Problem to work on: Retype exactly the lines that run from the start of the data to the line holding "staining of malignant", including both, and only those.

(Dataset excerpts)
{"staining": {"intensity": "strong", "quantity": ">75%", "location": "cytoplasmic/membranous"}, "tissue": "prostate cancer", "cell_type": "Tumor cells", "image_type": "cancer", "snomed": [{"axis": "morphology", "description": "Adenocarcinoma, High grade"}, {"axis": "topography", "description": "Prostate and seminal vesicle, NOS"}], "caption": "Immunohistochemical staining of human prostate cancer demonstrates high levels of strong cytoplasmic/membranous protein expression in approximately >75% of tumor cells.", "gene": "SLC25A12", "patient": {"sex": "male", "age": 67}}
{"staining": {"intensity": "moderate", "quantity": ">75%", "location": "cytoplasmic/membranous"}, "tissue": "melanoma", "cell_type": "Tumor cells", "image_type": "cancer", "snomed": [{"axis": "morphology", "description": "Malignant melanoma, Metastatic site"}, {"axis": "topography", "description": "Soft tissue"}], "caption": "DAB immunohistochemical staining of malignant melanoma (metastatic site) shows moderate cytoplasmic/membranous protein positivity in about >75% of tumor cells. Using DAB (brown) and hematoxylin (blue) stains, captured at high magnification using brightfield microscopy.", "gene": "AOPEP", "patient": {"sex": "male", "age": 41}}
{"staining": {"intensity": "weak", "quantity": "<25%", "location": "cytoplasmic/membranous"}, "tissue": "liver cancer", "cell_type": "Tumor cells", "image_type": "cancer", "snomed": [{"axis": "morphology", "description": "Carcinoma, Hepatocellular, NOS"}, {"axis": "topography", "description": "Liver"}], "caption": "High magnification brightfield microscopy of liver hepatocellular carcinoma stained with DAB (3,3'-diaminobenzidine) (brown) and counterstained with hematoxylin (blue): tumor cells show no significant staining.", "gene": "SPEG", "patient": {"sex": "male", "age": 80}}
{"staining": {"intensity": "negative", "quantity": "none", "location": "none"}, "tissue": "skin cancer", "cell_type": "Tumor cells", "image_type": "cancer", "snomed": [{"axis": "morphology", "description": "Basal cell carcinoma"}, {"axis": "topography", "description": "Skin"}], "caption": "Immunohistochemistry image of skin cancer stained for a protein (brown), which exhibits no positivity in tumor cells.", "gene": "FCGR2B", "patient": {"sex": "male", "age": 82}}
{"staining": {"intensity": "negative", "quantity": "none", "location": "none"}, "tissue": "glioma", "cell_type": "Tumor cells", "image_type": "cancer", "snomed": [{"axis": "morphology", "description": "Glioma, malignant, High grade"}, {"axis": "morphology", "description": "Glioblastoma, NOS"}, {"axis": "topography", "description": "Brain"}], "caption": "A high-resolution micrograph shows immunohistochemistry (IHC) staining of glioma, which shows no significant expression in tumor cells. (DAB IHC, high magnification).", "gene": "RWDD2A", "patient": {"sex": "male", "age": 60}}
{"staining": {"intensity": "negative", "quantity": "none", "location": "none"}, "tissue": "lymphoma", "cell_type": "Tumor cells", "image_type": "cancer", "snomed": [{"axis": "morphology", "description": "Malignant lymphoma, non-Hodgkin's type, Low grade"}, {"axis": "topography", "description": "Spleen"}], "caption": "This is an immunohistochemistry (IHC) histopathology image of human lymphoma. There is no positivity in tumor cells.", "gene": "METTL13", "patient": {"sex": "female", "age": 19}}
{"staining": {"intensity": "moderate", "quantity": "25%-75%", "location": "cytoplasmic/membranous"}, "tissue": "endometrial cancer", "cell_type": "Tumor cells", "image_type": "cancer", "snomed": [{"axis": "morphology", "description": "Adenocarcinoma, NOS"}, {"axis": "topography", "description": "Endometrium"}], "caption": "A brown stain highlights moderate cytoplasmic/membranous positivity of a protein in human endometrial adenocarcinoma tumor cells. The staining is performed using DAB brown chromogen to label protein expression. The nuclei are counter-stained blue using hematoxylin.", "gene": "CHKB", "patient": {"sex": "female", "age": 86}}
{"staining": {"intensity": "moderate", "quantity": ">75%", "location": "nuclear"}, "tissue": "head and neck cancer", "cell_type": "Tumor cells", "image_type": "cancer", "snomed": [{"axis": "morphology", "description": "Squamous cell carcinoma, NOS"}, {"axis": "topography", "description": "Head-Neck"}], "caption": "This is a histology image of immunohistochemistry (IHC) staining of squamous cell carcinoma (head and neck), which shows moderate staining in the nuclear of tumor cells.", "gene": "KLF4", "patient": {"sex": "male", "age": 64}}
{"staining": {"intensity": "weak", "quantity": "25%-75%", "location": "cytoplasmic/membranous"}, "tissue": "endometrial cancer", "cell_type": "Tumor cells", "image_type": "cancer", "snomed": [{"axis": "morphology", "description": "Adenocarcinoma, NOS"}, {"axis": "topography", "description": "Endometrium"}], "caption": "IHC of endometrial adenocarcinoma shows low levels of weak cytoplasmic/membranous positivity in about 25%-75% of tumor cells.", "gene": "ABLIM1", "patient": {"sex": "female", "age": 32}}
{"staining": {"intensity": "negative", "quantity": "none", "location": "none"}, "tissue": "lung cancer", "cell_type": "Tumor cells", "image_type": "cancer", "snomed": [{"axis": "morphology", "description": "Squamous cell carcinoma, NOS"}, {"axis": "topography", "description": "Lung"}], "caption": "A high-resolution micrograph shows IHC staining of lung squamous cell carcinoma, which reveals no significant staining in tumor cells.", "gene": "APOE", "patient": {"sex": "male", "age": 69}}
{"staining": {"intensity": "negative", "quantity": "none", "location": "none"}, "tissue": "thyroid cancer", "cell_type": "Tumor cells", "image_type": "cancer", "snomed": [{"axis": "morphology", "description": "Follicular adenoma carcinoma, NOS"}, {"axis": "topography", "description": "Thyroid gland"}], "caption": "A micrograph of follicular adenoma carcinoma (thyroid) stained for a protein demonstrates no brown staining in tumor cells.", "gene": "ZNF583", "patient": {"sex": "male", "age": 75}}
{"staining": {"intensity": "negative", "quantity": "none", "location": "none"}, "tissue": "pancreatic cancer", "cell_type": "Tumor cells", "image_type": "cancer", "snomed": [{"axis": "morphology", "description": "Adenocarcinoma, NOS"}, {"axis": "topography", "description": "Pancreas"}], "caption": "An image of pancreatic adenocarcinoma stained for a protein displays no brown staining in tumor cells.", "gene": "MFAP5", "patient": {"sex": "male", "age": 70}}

Exercise result:
{"staining": {"intensity": "strong", "quantity": ">75%", "location": "cytoplasmic/membranous"}, "tissue": "prostate cancer", "cell_type": "Tumor cells", "image_type": "cancer", "snomed": [{"axis": "morphology", "description": "Adenocarcinoma, High grade"}, {"axis": "topography", "description": "Prostate and seminal vesicle, NOS"}], "caption": "Immunohistochemical staining of human prostate cancer demonstrates high levels of strong cytoplasmic/membranous protein expression in approximately >75% of tumor cells.", "gene": "SLC25A12", "patient": {"sex": "male", "age": 67}}
{"staining": {"intensity": "moderate", "quantity": ">75%", "location": "cytoplasmic/membranous"}, "tissue": "melanoma", "cell_type": "Tumor cells", "image_type": "cancer", "snomed": [{"axis": "morphology", "description": "Malignant melanoma, Metastatic site"}, {"axis": "topography", "description": "Soft tissue"}], "caption": "DAB immunohistochemical staining of malignant melanoma (metastatic site) shows moderate cytoplasmic/membranous protein positivity in about >75% of tumor cells. Using DAB (brown) and hematoxylin (blue) stains, captured at high magnification using brightfield microscopy.", "gene": "AOPEP", "patient": {"sex": "male", "age": 41}}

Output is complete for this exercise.